Consumer credit (credit cards, installment loans) is one of the most common personal liabilities — and high-interest debt must be prioritized in financial planning, because its negative compounding effect directly cancels investment gains. China’s credit card daily interest rate is typically 0.05% (approximately 18% annually); US credit card average APRs reached 20–25% in 2023–2024. A ¥10,000 credit card balance paying only the minimum could take 10+ years to clear, with total payments far exceeding the principal.
## First: Complete Debt Assessment
Before choosing a repayment strategy, build a complete debt list:
| Debt | Balance | Min. Payment | APR |
|——|———|————-|—–|
| Credit Card A | ¥8,000 | ¥200 | 18% |
| Consumer Loan B | ¥20,000 | ¥800 | 12% |
| Huabei | ¥3,000 | ¥200 | 15% |
This list reveals: total outstanding debt; monthly minimum payment floor; which debt carries the highest rate (payoff candidate).
## Two Repayment Strategies
**Avalanche Method (mathematically optimal)**: pay all minimums; direct remaining “extra” funds entirely toward the highest-rate debt until cleared; transfer freed funds to the next-highest-rate debt, repeating. Advantage: minimizes total interest paid. Challenge: the highest-rate debt may have a large balance — staying motivated through a long payoff before “winning” the first debt is genuinely difficult.
**Snowball Method (psychologically sustainable)**: pay all minimums; direct extra funds toward the smallest balance until cleared; transfer to the next-smallest balance. Advantage: rapid early wins produce positive feedback and motivation — Dave Ramsey research shows Snowball has a higher real-world completion rate than Avalanche. Challenge: higher total interest paid versus Avalanche.
**Recommendation**: high self-discipline and tolerance for delayed gratification → Avalanche, saves more money. Needs frequent positive reinforcement to sustain motivation → Snowball. A plan you actually complete beats a theoretically optimal plan you abandon.
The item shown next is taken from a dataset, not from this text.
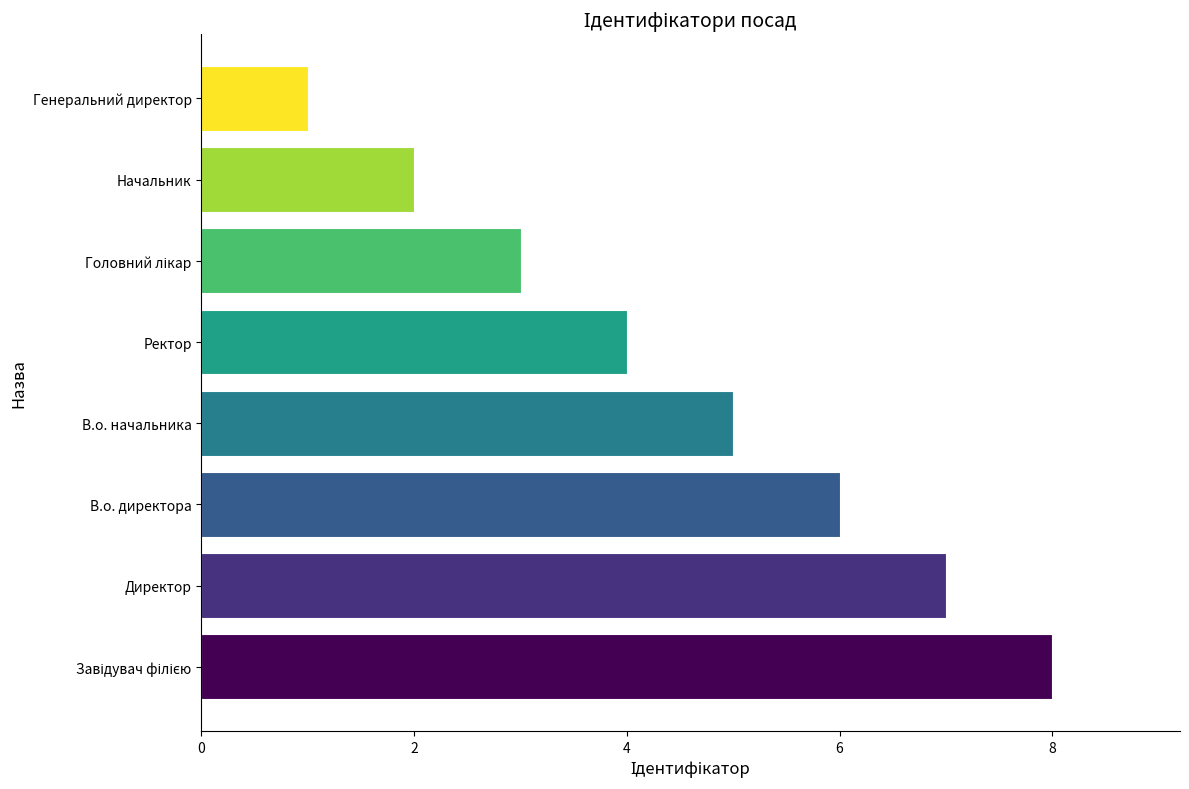

Which category has the lowest value across all series?

Генеральний директор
## Acceleration Strategies
**Increase extra payment sources**: sell unused items, take on side projects, cut entertainment spending — any surplus income goes first to high-rate debt.
**Debt consolidation**: combine multiple high-rate debts into a single lower-rate loan (bank personal loan replacing credit card balance). Prerequisite: you must actually qualify for a lower rate than existing debt, and must not accumulate new credit card spending while paying off old debt.
**Stop adding new debt**: remove credit cards from your wallet to reduce impulse use.